Homologous and Heterologous Chromosomes:

  • The term homozygous and heterozygous were coined by Bateson and Saunders (1902) for the types of symbolised gene combinations.
  • The morphologically and structurally similar chromosomes present in a diploid cell are called homologous chromosomes or homologues. The chromosomes of true breeding tall (TT) and true breeding dwarf (tt) pea plants are homozygous.
  • If the two members of an allelic pair are not the same, then the individual chromosome is called heterozygous or heterologous. The chromosomes of next generation of crossing between the true breeding tall (TT) and true breeding swarf (tt) pea plants can be tall (Tt) which is heterozygous.

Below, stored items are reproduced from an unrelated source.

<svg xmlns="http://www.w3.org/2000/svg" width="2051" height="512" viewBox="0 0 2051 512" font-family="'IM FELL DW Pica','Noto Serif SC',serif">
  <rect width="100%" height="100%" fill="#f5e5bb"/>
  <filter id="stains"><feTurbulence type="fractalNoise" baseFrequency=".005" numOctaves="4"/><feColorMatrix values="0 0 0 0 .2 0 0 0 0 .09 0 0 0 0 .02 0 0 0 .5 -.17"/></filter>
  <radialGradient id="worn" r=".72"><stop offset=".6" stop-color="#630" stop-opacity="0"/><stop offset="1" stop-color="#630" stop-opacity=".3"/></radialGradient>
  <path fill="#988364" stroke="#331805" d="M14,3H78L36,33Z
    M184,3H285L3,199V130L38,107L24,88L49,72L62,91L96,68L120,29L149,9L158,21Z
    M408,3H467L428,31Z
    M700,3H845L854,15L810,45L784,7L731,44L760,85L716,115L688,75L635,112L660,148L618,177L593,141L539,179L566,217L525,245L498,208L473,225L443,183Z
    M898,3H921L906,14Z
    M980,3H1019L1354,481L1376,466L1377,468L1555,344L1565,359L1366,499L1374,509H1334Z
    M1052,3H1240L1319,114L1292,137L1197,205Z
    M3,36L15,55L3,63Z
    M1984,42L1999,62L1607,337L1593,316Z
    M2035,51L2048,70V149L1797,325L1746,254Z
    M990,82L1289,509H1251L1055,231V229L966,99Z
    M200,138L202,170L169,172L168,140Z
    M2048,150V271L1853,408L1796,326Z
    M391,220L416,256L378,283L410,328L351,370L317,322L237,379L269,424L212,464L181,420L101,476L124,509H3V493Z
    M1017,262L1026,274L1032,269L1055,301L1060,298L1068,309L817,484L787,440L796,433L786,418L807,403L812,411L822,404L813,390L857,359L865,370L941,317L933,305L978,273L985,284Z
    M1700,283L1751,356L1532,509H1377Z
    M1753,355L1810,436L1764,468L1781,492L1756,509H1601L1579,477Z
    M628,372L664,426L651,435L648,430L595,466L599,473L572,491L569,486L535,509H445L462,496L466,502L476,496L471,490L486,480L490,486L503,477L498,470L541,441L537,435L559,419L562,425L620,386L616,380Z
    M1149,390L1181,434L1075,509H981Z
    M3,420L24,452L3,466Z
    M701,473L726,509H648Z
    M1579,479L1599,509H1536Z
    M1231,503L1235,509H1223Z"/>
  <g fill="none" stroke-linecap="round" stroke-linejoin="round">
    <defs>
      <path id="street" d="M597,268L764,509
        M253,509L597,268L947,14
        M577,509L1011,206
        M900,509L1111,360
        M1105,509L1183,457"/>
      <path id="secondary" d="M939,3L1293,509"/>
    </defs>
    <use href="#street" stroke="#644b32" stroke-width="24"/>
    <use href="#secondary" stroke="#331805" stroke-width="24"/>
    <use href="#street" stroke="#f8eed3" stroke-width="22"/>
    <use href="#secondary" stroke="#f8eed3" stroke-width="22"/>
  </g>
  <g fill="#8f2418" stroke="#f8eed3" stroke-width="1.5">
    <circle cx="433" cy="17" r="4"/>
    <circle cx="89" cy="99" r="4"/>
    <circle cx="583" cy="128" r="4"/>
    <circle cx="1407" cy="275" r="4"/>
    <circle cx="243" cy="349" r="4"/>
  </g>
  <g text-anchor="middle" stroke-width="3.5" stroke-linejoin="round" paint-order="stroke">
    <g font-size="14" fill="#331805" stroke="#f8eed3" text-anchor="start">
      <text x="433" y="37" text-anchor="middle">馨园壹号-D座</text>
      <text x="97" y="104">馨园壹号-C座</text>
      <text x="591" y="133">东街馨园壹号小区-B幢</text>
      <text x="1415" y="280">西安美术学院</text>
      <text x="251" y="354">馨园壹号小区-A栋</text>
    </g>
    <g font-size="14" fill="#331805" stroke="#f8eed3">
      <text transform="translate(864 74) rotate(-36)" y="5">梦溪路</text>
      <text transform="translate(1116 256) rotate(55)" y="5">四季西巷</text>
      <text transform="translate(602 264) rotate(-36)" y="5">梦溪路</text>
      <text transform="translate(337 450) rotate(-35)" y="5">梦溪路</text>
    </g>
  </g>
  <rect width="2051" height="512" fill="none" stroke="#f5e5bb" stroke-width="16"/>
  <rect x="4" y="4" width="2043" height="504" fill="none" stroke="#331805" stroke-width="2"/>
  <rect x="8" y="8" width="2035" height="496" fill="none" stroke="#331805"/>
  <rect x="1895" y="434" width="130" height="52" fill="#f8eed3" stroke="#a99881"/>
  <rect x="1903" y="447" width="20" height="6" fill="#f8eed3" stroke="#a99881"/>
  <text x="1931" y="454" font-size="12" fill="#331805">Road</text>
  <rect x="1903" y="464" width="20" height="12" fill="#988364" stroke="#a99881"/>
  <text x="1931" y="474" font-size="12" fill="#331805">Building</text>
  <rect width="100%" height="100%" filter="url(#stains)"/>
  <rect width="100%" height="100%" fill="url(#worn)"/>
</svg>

Dominant of Allele or Dominant Trait:

  • It is an allele that expresses its trait even in the presence of an alternative allele.
  • Out of the two alleles or allelomorphs of a trait, the one which expresses itself in a heterozygous organism in the F1 hybrid is called the dominant trait (dominant allele).
  • If the allelic combination in an organism is Tt, and T (tallness) expresses itself but t (dwarfness) cannot, so T is the dominant allele, and tallness is dominant on dwarfness.

Recessive of Allele Recessive Trait:

  • It is an allele which is not expressed in the presence of an alternative allele. i.e. in the heterozygous condition.
  • Out of the two alleles or allelomorphs of a trait, the one which remains masked in the F1 individual but gets expressed in the next generation (F2), is called recessive.
  • If the allelic combination in an organism is Tt (heterozygous), and T (tallness) expresses itself but t (dwarfness) being recessive cannot express itself, so T is the dominant allele, and tallness is dominant on dwarfness. Recessive allele does express itself only in the homozygous state (e.g. tt).